Public Gaffes By Public Figures: Gender Discrimination Still An Issue
With Microsoft Corporation (NASDAQ: MSFT) CEO Satya Nadella suffering from some moderate-to-severe PR burns after a bit too much time in the spotlight, gender discrimination once more comes to the forefront of sensationalized news flubs.
While Nadella’s comment about how women should not ask for raises and that Karma would even the “paying” field has received more of a backlash than similar public gaffes, it is by no means a solo event.
Nadella has since tweeted and emailed an apology attempting to retract his October 9 statement.
Business Is Still A Man’s World?
Microsoft’s Nadella is not the only offender. Recall Abercrombie & Fitch CEO Michael Jeffries’ male-gaze, objectifying stance toward employment and marketing: Jeffries’ brand “targets its marketing at a particular segment of customers,” he has stated, emphasizing the importance of sexually-infused seduction advertising techniques.
“[Sex appeal]'s almost everything. That’s why we hire good-looking people in our stores. Because good-looking people attract other good-looking people, and we want to market to cool, good-looking people. We don’t market to anyone other than that.” –Michael Jeffries, Abercrombie & Fitch CEO
Discrimination Only Against Females? Not Likely.
The gender-biased blunders are not just males in power dissing subordinated women not in power, though. A New York Daily News article sites a discrimination case brought against Nancy Silberkleit, Archie Comics’ co-CEO. “Nancy Silberkleit is accused by her male employees of gender discrimination such as referring to them as ‘penis’ instead of by name.”
Nor do these public image fiascoes involve only hetero-sexism. Chick-Fil-A is still reeling from homophobic accusations that took news outlets by storm more than two years ago.
Female Public Figures Portray Defeat
Amid these controversies are a few disheartening public comments that highlight why discriminatory comments gain traction.
Anne-Marie Slaughter, president of the New American Foundation, notable professor at Princeton and past director of policy planning for the U.S. State Department, published a starkly honest -- 12,844 words strong -- confession in The Atlantic. “I’d been part, albeit unwittingly, of making millions of women feel that they are to blame if they cannot manage to rise up the ladder as fast as men and also have a family and an active home life (and be thin and beautiful to boot).”

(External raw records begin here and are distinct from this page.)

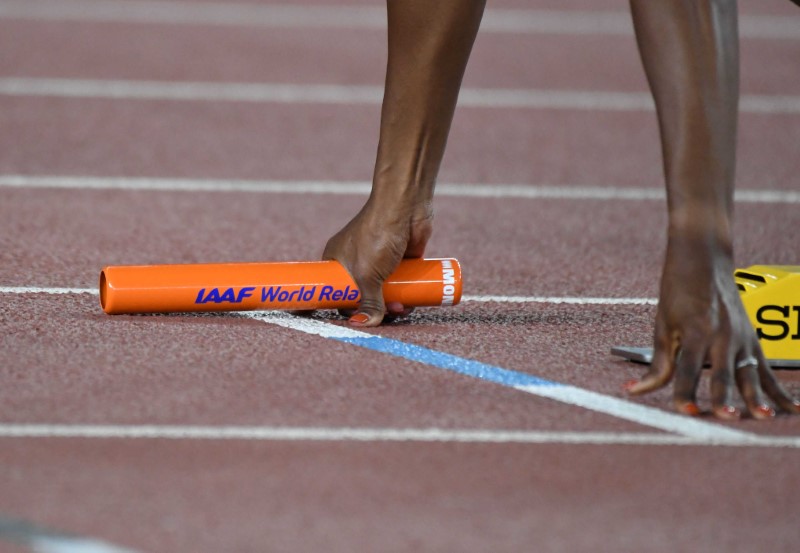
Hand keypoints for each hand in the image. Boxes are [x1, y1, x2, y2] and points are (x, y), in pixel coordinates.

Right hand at [322, 201, 432, 326]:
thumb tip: (364, 324)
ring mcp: (379, 261)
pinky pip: (401, 284)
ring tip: (401, 309)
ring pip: (383, 292)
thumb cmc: (376, 235)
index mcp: (337, 261)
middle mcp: (356, 262)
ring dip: (391, 306)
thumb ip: (367, 301)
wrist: (404, 207)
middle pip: (361, 295)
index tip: (353, 321)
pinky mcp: (400, 260)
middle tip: (384, 316)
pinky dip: (405, 295)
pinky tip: (412, 303)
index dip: (342, 307)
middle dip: (372, 309)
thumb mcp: (367, 275)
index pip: (334, 291)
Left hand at [625, 237, 799, 418]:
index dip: (685, 390)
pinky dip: (780, 392)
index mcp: (695, 330)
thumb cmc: (678, 291)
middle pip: (723, 372)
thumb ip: (658, 362)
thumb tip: (635, 390)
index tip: (685, 410)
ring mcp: (741, 339)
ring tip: (762, 417)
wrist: (705, 258)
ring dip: (756, 397)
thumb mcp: (662, 324)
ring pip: (750, 374)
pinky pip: (767, 371)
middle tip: (727, 417)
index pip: (688, 368)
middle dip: (724, 397)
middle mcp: (721, 336)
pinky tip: (792, 411)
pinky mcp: (753, 341)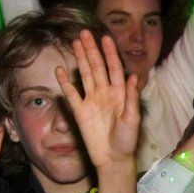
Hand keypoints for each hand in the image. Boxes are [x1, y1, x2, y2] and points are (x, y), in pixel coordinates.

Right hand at [57, 31, 141, 167]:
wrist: (113, 159)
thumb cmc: (127, 140)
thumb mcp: (133, 119)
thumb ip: (131, 98)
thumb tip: (133, 77)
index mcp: (119, 93)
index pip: (114, 68)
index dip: (110, 53)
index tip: (105, 38)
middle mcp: (104, 93)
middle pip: (97, 67)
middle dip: (91, 50)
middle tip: (85, 33)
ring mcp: (91, 101)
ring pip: (85, 75)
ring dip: (80, 60)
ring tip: (75, 43)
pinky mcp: (80, 112)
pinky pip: (72, 94)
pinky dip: (66, 83)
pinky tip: (60, 71)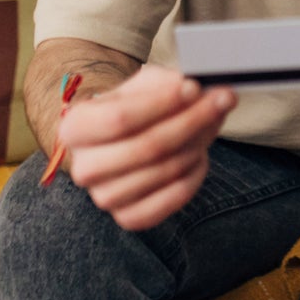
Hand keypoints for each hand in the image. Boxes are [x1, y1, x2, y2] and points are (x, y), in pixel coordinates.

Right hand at [57, 64, 236, 231]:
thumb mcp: (144, 85)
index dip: (162, 104)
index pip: (120, 118)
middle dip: (192, 121)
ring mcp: (104, 197)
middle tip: (223, 100)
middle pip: (147, 147)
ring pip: (165, 171)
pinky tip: (200, 155)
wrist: (126, 139)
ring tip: (210, 123)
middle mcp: (84, 167)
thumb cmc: (135, 107)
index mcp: (75, 128)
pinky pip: (172, 198)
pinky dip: (195, 175)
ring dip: (198, 144)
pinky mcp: (129, 217)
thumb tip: (195, 88)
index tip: (195, 88)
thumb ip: (166, 83)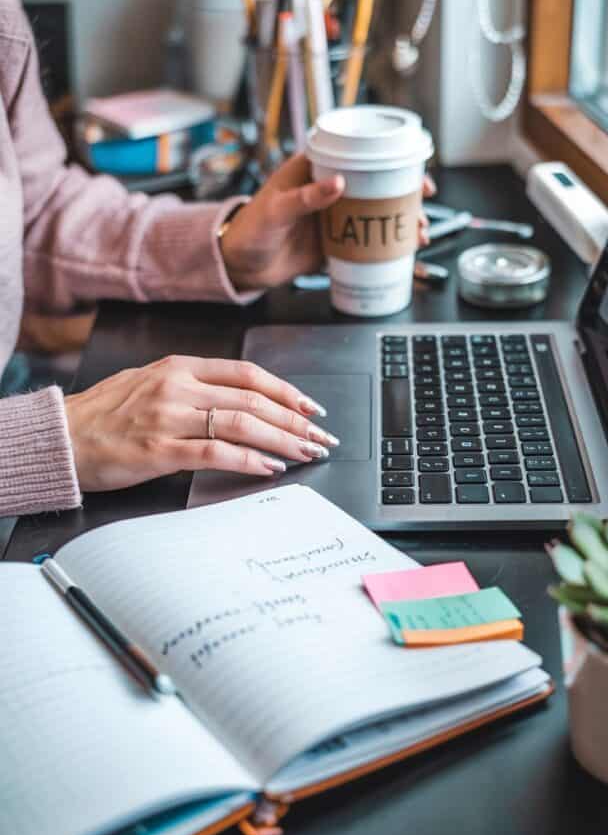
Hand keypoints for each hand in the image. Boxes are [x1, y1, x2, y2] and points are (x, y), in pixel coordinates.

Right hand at [64, 355, 338, 491]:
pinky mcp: (160, 449)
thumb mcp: (150, 383)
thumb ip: (193, 387)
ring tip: (306, 453)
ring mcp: (170, 416)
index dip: (286, 391)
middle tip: (321, 438)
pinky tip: (270, 467)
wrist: (61, 436)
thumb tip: (240, 403)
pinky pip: (217, 453)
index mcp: (180, 367)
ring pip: (243, 424)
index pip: (248, 374)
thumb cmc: (104, 414)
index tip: (311, 408)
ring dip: (283, 441)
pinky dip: (250, 460)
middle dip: (295, 420)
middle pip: (254, 400)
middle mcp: (179, 386)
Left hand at [220, 153, 436, 289]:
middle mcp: (329, 191)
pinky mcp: (335, 243)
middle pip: (376, 186)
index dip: (390, 160)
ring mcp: (335, 217)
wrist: (240, 265)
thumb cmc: (249, 229)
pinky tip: (403, 251)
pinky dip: (387, 246)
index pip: (358, 157)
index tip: (413, 171)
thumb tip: (338, 183)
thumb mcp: (275, 210)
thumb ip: (304, 198)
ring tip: (417, 234)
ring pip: (377, 215)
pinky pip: (367, 242)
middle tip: (421, 207)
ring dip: (400, 222)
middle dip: (405, 196)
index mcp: (314, 171)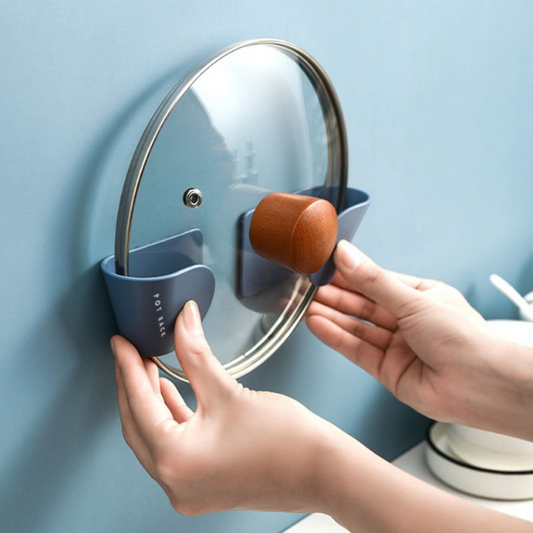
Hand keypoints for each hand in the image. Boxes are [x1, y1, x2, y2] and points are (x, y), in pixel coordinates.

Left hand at [112, 301, 335, 514]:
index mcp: (175, 460)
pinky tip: (170, 394)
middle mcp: (175, 483)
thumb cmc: (285, 441)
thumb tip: (182, 321)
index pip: (138, 403)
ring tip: (147, 367)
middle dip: (131, 384)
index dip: (127, 366)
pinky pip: (173, 448)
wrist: (323, 471)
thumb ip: (195, 353)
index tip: (121, 343)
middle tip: (130, 352)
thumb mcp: (228, 390)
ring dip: (149, 401)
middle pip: (138, 424)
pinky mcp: (204, 485)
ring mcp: (189, 489)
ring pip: (154, 437)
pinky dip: (169, 419)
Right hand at [306, 241, 532, 439]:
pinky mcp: (387, 370)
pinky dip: (336, 337)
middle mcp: (407, 321)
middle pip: (363, 305)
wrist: (481, 386)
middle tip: (309, 287)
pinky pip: (356, 349)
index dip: (349, 275)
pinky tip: (318, 324)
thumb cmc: (464, 340)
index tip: (324, 266)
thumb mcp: (413, 300)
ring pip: (357, 327)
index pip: (375, 281)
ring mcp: (396, 346)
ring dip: (331, 316)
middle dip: (336, 296)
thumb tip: (346, 255)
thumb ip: (374, 281)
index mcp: (419, 297)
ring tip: (306, 305)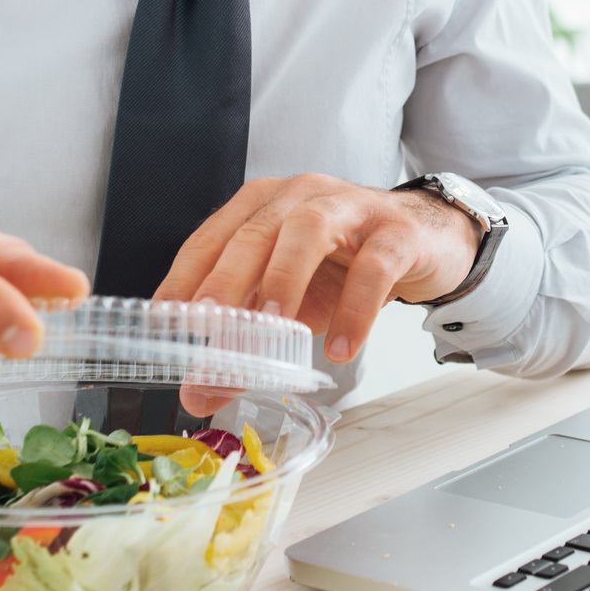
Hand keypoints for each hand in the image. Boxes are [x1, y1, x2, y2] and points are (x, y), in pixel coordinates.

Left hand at [154, 174, 481, 380]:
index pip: (211, 238)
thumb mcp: (289, 305)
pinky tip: (342, 347)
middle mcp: (300, 196)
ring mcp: (350, 207)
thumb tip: (198, 395)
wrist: (425, 242)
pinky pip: (374, 266)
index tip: (163, 321)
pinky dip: (355, 308)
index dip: (184, 277)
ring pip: (309, 231)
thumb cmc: (344, 266)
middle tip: (206, 328)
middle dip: (226, 282)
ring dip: (285, 277)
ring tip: (273, 326)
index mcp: (262, 206)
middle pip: (255, 232)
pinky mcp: (396, 232)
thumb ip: (244, 345)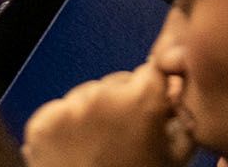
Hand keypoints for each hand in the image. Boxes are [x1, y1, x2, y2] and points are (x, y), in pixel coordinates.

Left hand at [23, 63, 190, 166]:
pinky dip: (65, 129)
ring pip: (86, 96)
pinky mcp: (43, 123)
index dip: (151, 90)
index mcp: (143, 98)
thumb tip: (178, 89)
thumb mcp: (176, 157)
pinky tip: (76, 154)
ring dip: (92, 115)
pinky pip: (58, 113)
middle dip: (122, 102)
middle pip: (116, 82)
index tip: (149, 107)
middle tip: (122, 139)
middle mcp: (104, 94)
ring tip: (98, 150)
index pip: (151, 71)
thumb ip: (184, 118)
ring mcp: (70, 108)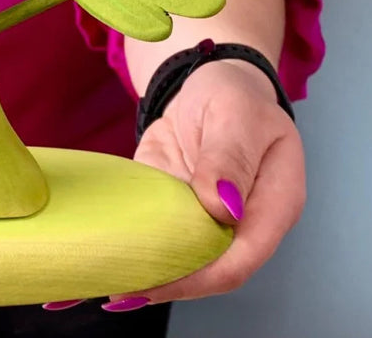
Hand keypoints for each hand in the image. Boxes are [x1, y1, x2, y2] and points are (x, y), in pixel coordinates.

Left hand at [44, 59, 304, 313]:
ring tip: (99, 282)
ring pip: (176, 259)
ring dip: (141, 273)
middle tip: (116, 288)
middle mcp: (241, 225)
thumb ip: (230, 158)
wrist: (207, 83)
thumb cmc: (234, 96)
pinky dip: (128, 247)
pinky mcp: (172, 212)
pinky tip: (97, 259)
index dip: (199, 277)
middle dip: (163, 282)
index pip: (240, 260)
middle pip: (206, 270)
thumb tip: (223, 209)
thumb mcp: (236, 115)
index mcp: (273, 205)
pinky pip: (152, 234)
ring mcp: (205, 221)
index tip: (156, 280)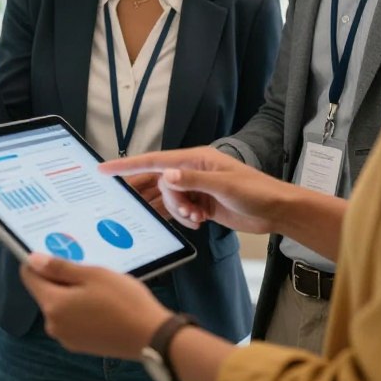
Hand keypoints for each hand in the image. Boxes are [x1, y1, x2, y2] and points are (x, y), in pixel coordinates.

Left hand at [19, 254, 170, 359]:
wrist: (150, 337)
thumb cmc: (123, 300)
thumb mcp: (92, 275)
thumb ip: (59, 268)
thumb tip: (32, 260)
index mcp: (53, 305)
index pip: (29, 277)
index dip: (39, 261)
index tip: (58, 252)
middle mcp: (53, 325)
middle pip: (46, 291)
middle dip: (60, 277)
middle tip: (88, 267)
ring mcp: (66, 338)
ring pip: (60, 305)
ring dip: (72, 293)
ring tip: (99, 286)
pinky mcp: (80, 345)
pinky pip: (71, 319)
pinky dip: (80, 308)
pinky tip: (102, 303)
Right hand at [102, 147, 281, 234]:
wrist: (276, 210)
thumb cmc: (255, 191)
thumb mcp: (224, 185)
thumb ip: (193, 180)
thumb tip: (167, 175)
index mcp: (195, 159)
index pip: (155, 161)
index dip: (127, 165)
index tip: (105, 169)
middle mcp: (192, 171)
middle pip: (159, 183)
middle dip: (162, 199)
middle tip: (167, 208)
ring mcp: (196, 188)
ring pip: (169, 200)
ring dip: (177, 212)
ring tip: (195, 217)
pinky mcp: (201, 204)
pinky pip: (179, 212)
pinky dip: (184, 219)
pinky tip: (199, 222)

Slaughter continues, “Yet the decision to step down from a position of power –- to value family over professional advancement, even for a time -– is directly at odds with the prevailing social pressures on career professionals in the United States.”
“Hi, Foot. Meet Mouth.”
Regardless of whether these public comments were made in error (such as Nadella’s ill-thought statement) or after deliberate consideration (as Slaughter’s confession clearly was), they can cause irrevocable repercussions.
How such statements are handled will also notably affect the company’s image, but even if they are optimally addressed, some things are not easily retractable.
There’s Still Hope.
Despite Nadella’s quick tweet and email apology, Microsoft is still suffering from undesirable scrutiny. Fortunately, this is not always the case.
Case in point: after noticing that Dicks Sporting Goods Inc.'s (NYSE: DKS) 2014 basketball catalog lacked equal representation, 12-year-old McKenna Peterson wrote a letter pointing out the obvious exclusion of female players.
Dick’s Sporting Goods CEO responded appropriately.
I wanted to respond to your letter about our basketball catalog. You pointed out our obvious mistake -– that no female basketball players were featured in our ad. I’m sorry, we clearly messed up and I can personally guarantee that next year’s basketball catalog will prominently feature female athletes, as it should have this year…"
-Ed Stack, CEO Dick’s Sporting Goods (full letter is available here).
Even with that appropriate response, it seems very likely that the future will bring more gender-discrimination PR fiascoes.